> _指示と要件_:
雲取山の穴をめぐる引用文のうち、「しかし、ここで効いてくるのが物理的事実である。」を含む語句で始まり「の3つの場合を検証してみる。」で終わる部分を、「物理的事実」を「客観的事実」に置き換えて更新したうえで示してください。

昨日弁護団や片山氏の認識等の謎について考察してみたが、その中でもやはり片山氏の思考方法はどうもよく分からない。特に雲取山で埋めていないとしたら、何故それをもっと強力に無罪主張の根拠にして早く決着つけようとしなかったのかは大きな謎である。それからすると、また「本当に埋めていたのかもしれない」というような思いも湧いてくる。

しかし、ここで効いてくるのが物理的事実である。
如何に片山氏の考え方が分かりにくくても、とにかく穴が無ければUSBメモリは埋められない。この点で10:51写真に穴が写っているかどうかという、物理的事実による判定は決定的である。
以前にも行なったが、現時点でのまとめとして再度検察側対応想定の3つの場合を検証してみる。

(1)穴が写っている
→今までの考察で、以下の様なことが言える。
①穴が写っていれば本事件は昨年前半にはクロで確定していた
穴が写っている場合は撮影時刻に山頂にいた人のみUSBメモリを埋めることが出来た候補者になる。写真の時刻をまたいで山頂滞在していないと、「穴を掘る→(他の登山者が写真を撮る)→穴を埋める」という一連の流れを実行できないからである。(写真に写ってなくても該当時刻に滞在していれば当てはまるが、10:51時点の滞在者は6~7人程度と見られる)
片山氏は6~7人に絞られる可能性がある雲取山の実行候補者に入る上に、江ノ島では監視カメラ映像により空白の22分間に猫に接して、かつ犯人からの写真と同じ角度の写真を撮れたのは片山氏だけとの検察側主張がある。

> _データセット行_:
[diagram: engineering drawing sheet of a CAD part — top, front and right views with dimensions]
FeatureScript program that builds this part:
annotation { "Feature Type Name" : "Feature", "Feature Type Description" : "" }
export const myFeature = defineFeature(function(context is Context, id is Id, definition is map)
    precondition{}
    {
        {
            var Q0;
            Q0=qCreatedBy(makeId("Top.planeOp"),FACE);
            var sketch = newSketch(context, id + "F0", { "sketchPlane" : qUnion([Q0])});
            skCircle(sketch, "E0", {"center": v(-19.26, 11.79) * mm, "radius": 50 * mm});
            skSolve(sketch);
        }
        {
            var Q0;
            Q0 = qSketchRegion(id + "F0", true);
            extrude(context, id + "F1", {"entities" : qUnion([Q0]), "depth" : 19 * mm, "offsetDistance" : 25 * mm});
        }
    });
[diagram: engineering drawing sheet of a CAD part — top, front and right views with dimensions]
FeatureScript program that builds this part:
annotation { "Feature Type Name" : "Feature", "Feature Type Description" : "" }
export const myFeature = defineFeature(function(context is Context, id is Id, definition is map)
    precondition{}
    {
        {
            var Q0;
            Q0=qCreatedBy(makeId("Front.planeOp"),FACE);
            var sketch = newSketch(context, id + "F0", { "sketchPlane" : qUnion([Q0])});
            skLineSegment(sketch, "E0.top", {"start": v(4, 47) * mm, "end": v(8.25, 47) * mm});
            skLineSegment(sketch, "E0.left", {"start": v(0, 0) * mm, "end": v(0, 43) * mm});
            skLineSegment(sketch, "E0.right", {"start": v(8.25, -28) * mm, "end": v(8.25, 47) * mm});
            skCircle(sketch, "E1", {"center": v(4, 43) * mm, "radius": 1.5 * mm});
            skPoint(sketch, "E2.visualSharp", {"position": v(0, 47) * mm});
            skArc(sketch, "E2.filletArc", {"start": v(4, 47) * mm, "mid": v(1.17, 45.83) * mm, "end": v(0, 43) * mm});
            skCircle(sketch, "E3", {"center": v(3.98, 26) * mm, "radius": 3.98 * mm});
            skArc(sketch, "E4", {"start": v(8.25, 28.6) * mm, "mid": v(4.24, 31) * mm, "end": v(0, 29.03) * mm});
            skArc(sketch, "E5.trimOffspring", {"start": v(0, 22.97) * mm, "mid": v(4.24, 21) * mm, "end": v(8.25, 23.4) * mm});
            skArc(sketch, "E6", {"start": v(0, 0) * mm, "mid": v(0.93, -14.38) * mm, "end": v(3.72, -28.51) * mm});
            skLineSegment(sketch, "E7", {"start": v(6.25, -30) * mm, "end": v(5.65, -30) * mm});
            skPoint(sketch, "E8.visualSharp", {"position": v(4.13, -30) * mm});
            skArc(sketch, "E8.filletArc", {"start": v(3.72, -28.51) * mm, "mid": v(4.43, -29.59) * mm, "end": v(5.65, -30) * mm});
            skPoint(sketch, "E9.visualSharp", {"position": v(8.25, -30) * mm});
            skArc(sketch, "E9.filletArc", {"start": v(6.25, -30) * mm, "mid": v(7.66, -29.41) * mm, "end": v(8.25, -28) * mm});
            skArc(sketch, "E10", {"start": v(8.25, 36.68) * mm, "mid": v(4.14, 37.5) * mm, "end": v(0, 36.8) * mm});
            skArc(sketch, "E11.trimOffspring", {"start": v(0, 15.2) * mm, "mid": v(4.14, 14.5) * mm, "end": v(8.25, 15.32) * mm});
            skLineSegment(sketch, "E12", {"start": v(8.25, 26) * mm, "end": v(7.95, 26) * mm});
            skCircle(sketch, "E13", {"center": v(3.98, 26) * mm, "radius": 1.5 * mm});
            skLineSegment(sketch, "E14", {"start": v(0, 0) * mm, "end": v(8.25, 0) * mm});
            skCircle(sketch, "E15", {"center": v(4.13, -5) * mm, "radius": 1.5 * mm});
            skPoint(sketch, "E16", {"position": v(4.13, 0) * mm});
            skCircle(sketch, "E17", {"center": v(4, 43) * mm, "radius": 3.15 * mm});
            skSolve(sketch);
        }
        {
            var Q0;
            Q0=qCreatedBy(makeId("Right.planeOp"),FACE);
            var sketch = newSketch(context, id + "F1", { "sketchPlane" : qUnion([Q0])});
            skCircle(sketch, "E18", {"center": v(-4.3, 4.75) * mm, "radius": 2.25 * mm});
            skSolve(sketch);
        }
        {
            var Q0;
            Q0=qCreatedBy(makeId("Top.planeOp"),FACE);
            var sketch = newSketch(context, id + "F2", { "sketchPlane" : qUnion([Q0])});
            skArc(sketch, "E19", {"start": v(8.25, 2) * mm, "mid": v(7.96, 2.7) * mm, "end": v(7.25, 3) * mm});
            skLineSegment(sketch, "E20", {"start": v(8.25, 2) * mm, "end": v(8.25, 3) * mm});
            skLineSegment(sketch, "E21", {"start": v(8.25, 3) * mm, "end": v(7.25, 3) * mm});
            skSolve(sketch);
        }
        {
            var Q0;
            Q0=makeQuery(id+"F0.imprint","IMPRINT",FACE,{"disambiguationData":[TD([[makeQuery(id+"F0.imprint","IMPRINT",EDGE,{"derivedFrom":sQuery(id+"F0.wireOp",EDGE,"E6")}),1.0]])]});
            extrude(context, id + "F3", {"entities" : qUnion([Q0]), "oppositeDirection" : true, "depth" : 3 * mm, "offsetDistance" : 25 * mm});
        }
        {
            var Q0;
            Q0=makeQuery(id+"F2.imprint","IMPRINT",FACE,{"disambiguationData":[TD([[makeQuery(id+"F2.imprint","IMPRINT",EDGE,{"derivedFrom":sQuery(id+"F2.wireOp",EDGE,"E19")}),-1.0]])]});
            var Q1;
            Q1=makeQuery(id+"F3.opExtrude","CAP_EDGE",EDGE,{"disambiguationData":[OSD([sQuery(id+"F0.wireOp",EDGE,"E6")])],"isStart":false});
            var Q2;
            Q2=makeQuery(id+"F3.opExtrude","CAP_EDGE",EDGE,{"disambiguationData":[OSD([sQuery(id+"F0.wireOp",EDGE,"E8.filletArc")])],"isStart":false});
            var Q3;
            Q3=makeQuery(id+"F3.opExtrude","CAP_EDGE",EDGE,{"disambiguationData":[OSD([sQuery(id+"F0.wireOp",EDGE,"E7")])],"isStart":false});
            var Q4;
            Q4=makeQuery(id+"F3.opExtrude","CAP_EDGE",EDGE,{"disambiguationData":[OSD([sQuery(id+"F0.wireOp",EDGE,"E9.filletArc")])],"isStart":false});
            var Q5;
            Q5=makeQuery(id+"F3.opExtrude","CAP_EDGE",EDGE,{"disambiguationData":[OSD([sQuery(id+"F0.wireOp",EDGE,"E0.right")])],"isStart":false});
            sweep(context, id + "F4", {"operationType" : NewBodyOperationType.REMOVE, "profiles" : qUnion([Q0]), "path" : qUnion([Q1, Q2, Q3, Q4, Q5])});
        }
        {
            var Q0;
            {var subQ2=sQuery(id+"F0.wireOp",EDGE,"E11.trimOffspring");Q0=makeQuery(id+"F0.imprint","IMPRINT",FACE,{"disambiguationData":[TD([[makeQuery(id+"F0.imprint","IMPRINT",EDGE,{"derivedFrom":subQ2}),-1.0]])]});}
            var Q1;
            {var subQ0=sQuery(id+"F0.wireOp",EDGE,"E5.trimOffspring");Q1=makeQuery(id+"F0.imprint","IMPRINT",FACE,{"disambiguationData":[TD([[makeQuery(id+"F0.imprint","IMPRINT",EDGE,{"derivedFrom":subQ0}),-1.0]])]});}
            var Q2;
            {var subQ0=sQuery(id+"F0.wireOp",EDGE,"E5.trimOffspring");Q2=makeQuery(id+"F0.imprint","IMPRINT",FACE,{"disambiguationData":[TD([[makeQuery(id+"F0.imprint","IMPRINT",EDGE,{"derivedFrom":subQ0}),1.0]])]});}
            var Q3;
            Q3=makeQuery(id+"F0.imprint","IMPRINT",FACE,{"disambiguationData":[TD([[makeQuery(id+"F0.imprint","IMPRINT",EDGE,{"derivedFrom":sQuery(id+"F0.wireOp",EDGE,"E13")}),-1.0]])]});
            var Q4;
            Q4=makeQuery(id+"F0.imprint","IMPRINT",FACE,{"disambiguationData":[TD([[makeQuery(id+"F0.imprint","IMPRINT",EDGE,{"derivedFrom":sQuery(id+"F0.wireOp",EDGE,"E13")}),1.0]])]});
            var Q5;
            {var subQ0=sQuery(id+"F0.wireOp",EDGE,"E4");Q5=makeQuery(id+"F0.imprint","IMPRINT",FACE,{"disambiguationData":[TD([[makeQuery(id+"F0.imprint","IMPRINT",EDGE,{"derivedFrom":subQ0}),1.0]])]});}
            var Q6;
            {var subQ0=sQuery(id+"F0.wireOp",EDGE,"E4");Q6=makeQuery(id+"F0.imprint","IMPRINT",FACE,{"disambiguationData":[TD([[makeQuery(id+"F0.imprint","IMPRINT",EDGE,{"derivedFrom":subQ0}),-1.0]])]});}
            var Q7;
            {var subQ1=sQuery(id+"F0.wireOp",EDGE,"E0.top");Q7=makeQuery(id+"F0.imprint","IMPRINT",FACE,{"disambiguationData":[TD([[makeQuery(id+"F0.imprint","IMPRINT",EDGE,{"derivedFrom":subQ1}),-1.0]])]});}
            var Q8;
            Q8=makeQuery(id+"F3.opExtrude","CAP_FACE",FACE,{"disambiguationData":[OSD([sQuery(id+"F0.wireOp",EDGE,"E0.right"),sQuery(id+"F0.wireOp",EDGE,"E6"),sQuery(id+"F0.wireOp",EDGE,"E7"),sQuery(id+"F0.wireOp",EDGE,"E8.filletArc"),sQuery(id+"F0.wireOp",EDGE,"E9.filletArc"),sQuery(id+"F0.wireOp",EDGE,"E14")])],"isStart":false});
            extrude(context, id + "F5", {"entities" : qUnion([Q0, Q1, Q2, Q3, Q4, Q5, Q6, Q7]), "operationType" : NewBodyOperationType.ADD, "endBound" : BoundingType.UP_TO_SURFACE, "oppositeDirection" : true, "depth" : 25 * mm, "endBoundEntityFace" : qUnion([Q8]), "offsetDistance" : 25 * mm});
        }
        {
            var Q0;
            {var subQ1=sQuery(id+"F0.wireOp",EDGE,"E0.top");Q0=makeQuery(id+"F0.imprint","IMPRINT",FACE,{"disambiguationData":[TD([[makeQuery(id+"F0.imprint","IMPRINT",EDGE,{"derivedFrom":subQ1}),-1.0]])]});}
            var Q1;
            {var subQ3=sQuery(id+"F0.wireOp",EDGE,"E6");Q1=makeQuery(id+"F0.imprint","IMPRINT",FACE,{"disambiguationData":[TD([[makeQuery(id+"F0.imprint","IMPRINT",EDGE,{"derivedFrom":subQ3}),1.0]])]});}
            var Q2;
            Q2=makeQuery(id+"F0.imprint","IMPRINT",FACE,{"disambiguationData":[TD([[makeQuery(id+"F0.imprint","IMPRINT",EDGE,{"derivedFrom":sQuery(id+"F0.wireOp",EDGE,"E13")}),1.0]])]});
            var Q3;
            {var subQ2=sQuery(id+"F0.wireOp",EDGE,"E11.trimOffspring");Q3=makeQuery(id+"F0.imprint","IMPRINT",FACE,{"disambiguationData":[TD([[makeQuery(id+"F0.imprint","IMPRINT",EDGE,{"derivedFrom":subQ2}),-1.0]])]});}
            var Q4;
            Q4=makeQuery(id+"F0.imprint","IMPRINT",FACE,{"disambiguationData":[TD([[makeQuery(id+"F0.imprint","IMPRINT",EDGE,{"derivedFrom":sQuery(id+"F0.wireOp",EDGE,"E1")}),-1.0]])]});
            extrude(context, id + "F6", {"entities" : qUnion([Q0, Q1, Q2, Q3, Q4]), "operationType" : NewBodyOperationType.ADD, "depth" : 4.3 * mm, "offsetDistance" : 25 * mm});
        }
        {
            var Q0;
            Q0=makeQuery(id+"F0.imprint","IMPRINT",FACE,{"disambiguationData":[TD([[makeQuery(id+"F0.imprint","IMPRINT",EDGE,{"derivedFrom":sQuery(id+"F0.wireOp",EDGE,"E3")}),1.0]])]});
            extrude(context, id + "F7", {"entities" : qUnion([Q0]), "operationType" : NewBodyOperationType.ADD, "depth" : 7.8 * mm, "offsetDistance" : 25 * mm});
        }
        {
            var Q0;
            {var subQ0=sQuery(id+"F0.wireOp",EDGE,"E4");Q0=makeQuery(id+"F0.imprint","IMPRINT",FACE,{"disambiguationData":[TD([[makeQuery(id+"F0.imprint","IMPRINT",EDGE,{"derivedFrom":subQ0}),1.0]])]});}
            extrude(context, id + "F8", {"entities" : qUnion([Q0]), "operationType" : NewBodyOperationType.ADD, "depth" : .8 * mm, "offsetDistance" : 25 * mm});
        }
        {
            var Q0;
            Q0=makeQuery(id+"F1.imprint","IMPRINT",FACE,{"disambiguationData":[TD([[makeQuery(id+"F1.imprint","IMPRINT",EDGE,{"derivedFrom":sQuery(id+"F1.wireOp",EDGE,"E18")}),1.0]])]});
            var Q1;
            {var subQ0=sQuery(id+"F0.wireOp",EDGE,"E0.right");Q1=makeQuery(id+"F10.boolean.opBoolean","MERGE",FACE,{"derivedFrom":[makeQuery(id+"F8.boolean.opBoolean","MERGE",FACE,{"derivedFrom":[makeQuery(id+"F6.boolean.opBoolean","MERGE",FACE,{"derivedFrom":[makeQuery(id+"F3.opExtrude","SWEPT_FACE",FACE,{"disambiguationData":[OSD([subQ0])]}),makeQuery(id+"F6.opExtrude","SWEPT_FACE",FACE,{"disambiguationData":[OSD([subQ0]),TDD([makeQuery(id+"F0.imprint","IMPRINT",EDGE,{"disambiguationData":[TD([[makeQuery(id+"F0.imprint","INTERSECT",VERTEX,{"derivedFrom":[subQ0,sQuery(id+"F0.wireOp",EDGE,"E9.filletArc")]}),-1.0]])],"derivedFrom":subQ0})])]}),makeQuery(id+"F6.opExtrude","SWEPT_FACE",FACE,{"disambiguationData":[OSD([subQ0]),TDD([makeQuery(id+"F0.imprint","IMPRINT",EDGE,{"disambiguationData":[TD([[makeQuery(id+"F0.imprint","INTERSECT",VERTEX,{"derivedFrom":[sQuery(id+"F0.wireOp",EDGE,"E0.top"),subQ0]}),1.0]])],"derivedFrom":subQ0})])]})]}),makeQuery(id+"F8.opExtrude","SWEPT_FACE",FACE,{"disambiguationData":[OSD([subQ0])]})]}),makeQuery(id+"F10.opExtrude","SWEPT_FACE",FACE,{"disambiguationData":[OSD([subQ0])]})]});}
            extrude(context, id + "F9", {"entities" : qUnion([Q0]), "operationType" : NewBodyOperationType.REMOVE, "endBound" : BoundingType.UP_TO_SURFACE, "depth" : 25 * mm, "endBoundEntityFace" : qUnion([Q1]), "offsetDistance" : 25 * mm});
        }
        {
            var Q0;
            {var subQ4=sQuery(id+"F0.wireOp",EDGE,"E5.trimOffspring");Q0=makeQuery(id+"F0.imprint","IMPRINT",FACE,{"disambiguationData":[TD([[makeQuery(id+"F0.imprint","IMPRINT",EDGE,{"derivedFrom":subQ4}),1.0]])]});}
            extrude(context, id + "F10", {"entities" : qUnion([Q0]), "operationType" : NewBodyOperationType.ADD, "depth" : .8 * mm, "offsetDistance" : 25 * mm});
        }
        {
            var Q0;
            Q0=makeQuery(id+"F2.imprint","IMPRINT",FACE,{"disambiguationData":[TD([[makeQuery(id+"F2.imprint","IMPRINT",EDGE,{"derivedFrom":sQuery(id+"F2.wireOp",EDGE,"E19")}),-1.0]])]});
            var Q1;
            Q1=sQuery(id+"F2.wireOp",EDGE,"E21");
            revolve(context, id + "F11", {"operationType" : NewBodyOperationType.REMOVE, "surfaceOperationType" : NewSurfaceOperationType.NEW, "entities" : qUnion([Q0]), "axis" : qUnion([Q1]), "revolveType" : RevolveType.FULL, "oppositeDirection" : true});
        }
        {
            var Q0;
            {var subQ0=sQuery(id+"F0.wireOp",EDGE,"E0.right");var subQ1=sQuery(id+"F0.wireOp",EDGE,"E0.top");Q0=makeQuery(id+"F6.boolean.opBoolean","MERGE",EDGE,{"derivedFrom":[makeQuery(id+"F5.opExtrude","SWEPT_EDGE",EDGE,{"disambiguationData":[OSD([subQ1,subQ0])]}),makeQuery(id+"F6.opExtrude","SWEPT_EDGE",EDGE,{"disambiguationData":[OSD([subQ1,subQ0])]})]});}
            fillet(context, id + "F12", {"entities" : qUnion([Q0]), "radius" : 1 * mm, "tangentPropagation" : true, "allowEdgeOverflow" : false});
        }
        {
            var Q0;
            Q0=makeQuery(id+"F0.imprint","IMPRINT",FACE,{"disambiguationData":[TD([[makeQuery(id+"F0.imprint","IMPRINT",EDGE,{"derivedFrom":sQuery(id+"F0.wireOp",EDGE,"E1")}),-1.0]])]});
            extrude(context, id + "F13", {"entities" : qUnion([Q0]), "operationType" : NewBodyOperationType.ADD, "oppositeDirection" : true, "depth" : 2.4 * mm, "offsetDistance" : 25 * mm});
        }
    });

> _本タスクの出力_:
しかし、ここで効いてくるのが客観的事実である。
如何に片山氏の考え方が分かりにくくても、とにかく穴が無ければUSBメモリは埋められない。この点で10:51写真に穴が写っているかどうかという、客観的事実による判定は決定的である。
以前にも行なったが、現時点でのまとめとして再度検察側対応想定の3つの場合を検証してみる。